Picture this: It’s about 6:30 in the evening and I’m walking to meet my friend at the coffee shop and, unofficially, my second home, Espresso Royale. I’m wearing nothing exciting: some leggings, an over-sized t-shirt, and a baseball cap. My socks that have the phrase “ringmaster of the shit show” were also visibly showing out of my gym shoes. Needless to say, I was crushing the fashion game.
As I spot her a half a block away, I start dancing to get her attention. Badly. The type of dancing that gets you internet famous. Of course, she did not see the wonderful performance I was putting on for her. Instead, the cars on 4th St. waiting for the light to turn got first row seats to the atrocity that was my dancing.
Now, what I just explained was more or less an embarrassing story. Many people in my shoes, or socks for this matter, would be mortified. And as embarrassing as it was, I was ok with it.
Throughout my 19 years, what I come to realize is that there will be embarrassing things are going to happen to you. Some are more prone to this than others (like myself).
This is just how life works.
Unless you are a robot, you are going to dance like an idiot in public or trip going up the stairs. This is just about being human. As trivial as that sounds, I’ve noticed that many have a hard time with not taking themselves too seriously. While I believe that there are times where it is important to take yourself seriously, it does not mean that you have to do that for every waking moment of the day.
I used to struggle with this. Oftentimes, I was told I was “too serious” or I needed to “laugh more.” I would get easily angered by things that I really didn’t have control over, like accidentally spilling coffee on my sweater. Things that do not matter in the long run. I think oftentimes we as individuals associate seriousness with respect.

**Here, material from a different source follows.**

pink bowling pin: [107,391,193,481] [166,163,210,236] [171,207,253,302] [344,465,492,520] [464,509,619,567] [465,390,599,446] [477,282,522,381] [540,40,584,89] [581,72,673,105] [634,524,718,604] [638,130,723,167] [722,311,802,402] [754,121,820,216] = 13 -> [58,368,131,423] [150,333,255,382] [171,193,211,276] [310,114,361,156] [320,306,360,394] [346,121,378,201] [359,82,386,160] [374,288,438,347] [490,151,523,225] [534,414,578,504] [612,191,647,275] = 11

There is a notion that in order to be respected, by others or by yourself, you have to carry yourself in a serious manner. However, that is just not true.
There are plenty other ways of carrying yourself in a respectable way that does not involve getting easily embarrassed by little things.

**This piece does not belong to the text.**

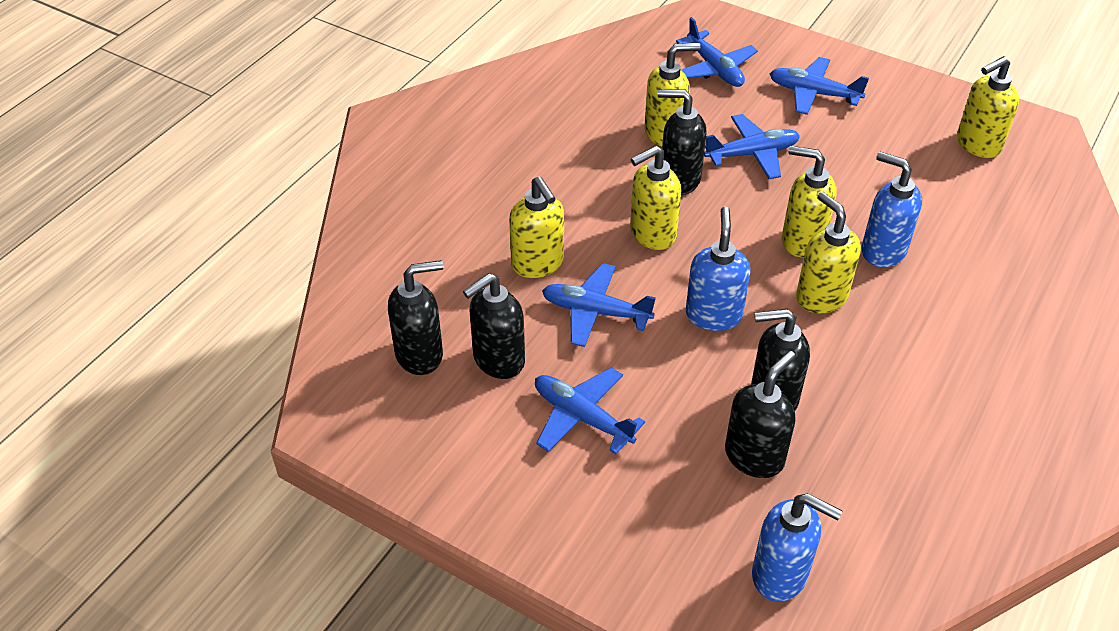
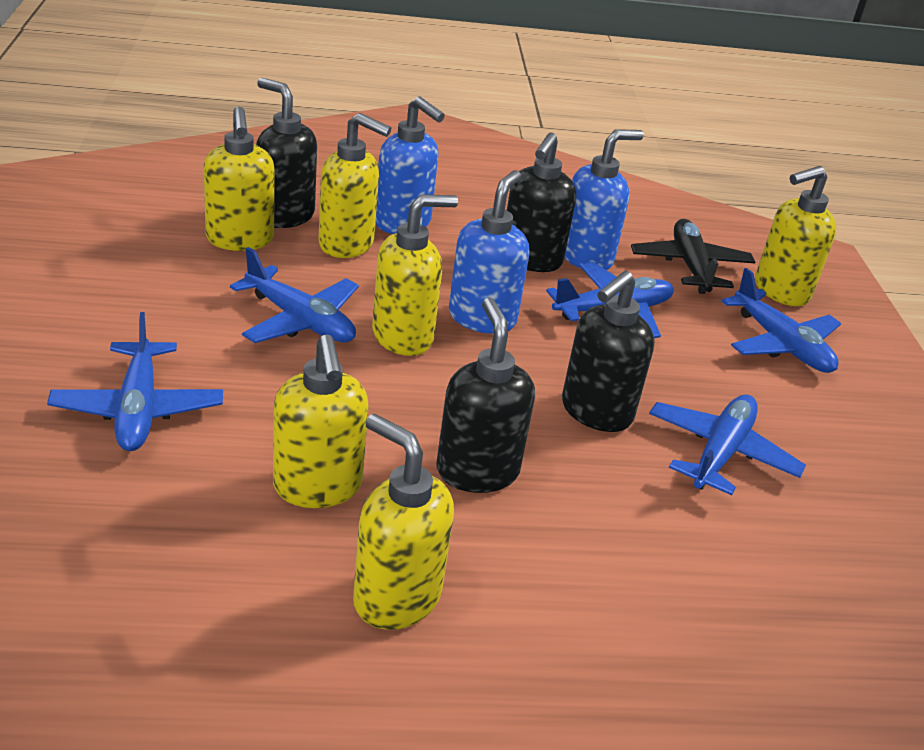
black plane: none = 0 -> [631,219,755,294] = 1
black soap dispenser: [388,260,443,375] [463,273,525,379] [658,89,707,195] [725,351,796,478] [751,309,810,410] = 5 -> [256,78,317,228] [436,298,535,493] [507,132,576,272] [562,271,654,432] = 4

When I stopped taking myself too seriously, I was able to find better ways to carry myself in a way that ended up making me respect myself more and emulating that respect amongst others in my life. There is something about learning to laugh at yourself that brings you to peace with yourself. It not only shows others that you are comfortable being who you are, but it also reaffirms what makes you so unique and wonderful.
Being able to laugh at yourself also makes life way more enjoyable.
It is absolutely inevitable that we as individuals are going to embarrass ourselves during our lifetime. Trying to avoid that inevitability is only going to add more stress and negative energy to your life. Instead, add to the positivity in your life by laughing. It releases endorphins which as an incredible effect on your mood and over all well-being. What’s not to love?
So whether you’re already a master at this or just starting, I encourage to you practice laughing at yourself. It doesn’t have to be every day and it doesn’t have to be over blatantly embarrassing things but incorporating this into your daily life will have so many benefits. After all, life is too short: why not laugh?